Review of Henry Pelifian (Thailand 1975-77) Land of the Tuk-Tuk
Land of the Tuk-Tuk
by Henry Pelifian (Thailand 1975-77)
AuthorHouse, $19.95
280 pages
February 2012
Reviewed by Robert Hamilton (Ethiopia 1965-67)
Henry Pelifian’s Land of the Tuk-Tuk is a compilation of several different stories sharing the same book cover. These include:
1. the partial story of the fictional protagonist Jack Dakasian, Peace Corps Volunteer teacher in Bangkok, Thailand;
2. the love story of Jack and his former student Amara Worathai, and Jack’s determination later to woo and marry her;
3. the story of Jack in Isfahan, Iran, teaching helicopter repair in English to Iranian military mechanics in, it appears, 1979, and just prior to the revolution which swept the Shah from power and the return of the Muslim cleric Ali Khomeni;
4. the story of the Armenian genocide and other atrocities inflicted upon Jack’s family in Turkey in the early 20th century and their migration to the U.S.;
5. Jack’s outrage at the cruelty, injustice, inhumanity, and corruption evident to him throughout human history, all of which afflict ordinary good and kind people who lack the power to protect themselves and change the world;
6. the story of the Khmer Rouge genocide against its own Cambodian people;
7. the story of Cambodian refugees who flee to refugee camps in Thailand;
8. the story of Jack working in the refugee relief program featuring corruption and inefficiency, and U.S. and United Nations junkets taken by politicians and bureaucrats interested in travel, food, and shopping but not stewardship of the tax dollars which fund them and the international programs they direct;
9. the story of the King of Thailand, the military, and repeated coup and counter-coup history;
10. the conflict between a greedy corrupt log-cutting Thai businessman and a village, led by a Buddhist monk, dependent upon the forest for pharmacological, medicinal, and culinary needs, who protest the loss of “their forest;” and,
11. the importance of Buddhism in shaping the culture of Thailand.

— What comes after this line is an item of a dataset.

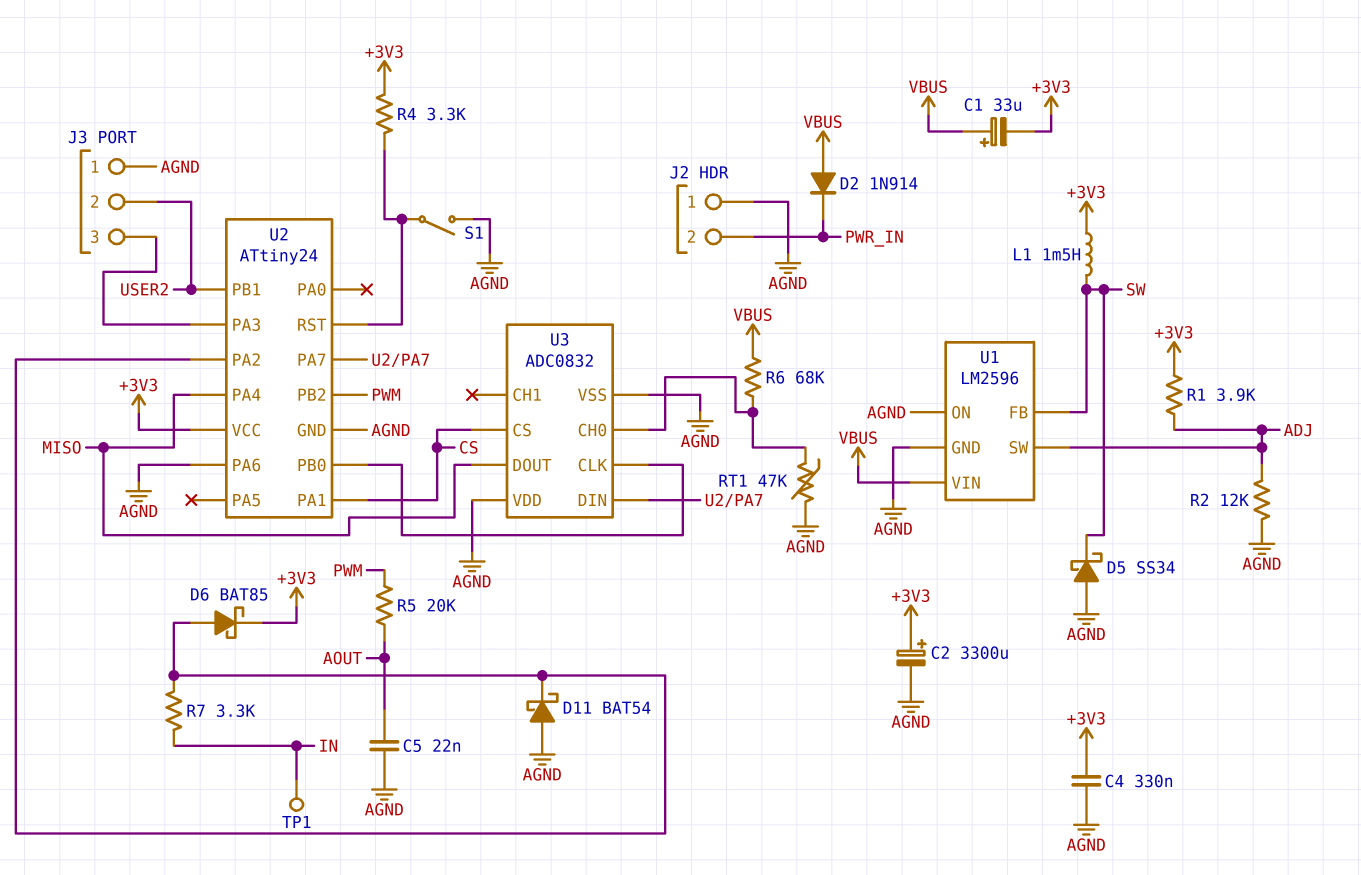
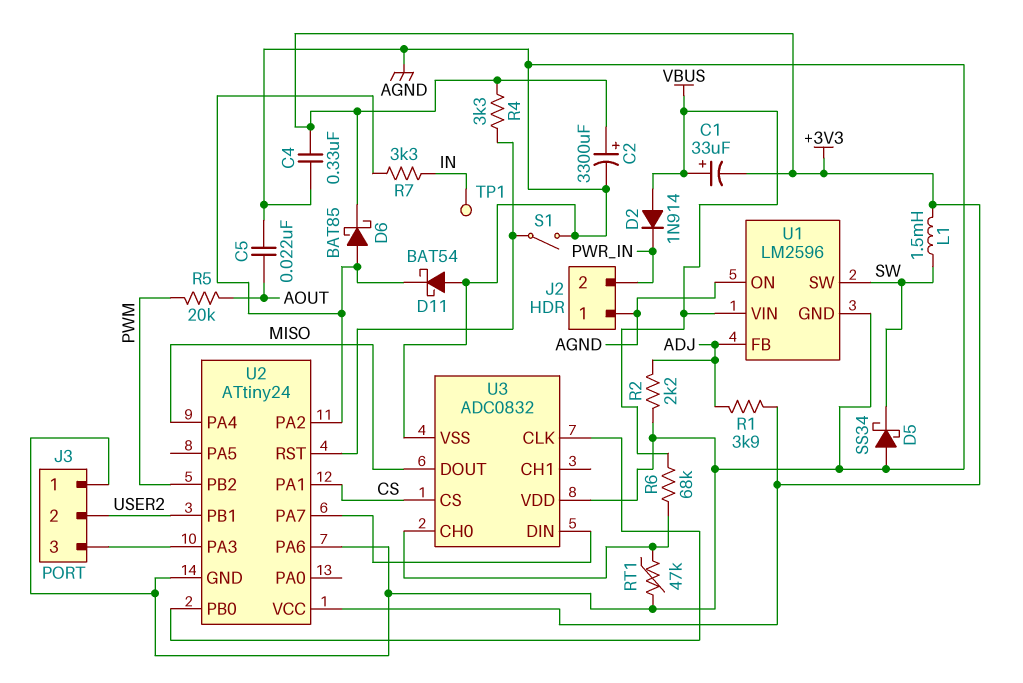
R2: 12k (ADJ, AGND) -> 2.2k (ADJ, AGND)
U1 pin FB: SW -> ADJ
U1 pin SW: ADJ -> SW

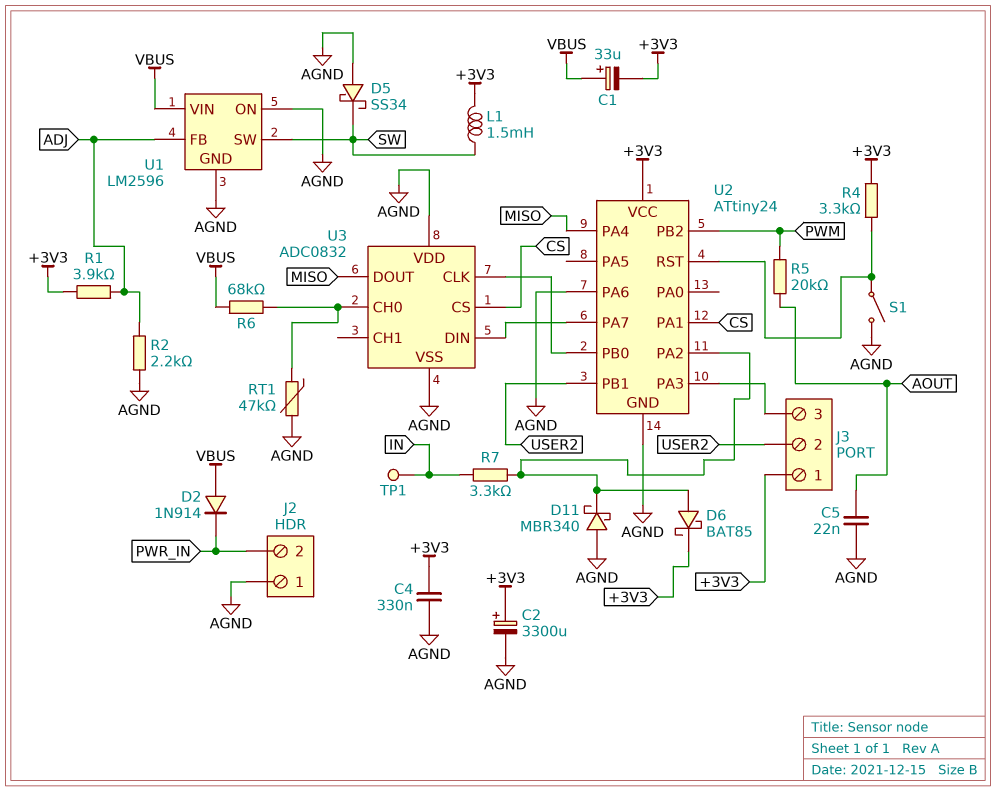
D11: schottky BAT54 (A AGND, K U2/PA2) -> schottky MBR340 (A AGND, K U2/PA2)
J3 pin 1: AGND -> +3V3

Each one of these eleven themes-and there may be others-could be the study of a stand-alone short story. One might also add a short story about samlors or “tuk-tuks” which, curiously, do not play a critical role in this book despite the title. With the necessary polishing which a second draft, an editor, and a copy-editor could supply, it might be possible to combine and integrate the stories above but unfortunately the current book under review is disjointed in that Pelifian abruptly shifts from one subject to another in an almost stream-of-consciousness way so that the reader is distracted. The eleven worthy themes are not integrated, the potential for a more forceful story unsatisfied.
Following the Table of Contents, the book could benefit from a Preface. The author has an interesting CV as it includes both military and Peace Corps service. The Preface, plus an Acknowledgments page, would help to explain the context for his writing of the novel and why, from this reviewer’s perspective, he chose not to write a work of non-fiction, which might have been even more appealing to readers, given the Armenian family history he references. But, perhaps, this is his next book.
Robert E. Hamilton (Ethiopia 1965-67) consults on medical and educational projects to Africa from Portland, Oregon. He is the author most recently of the novel Dr. Dark.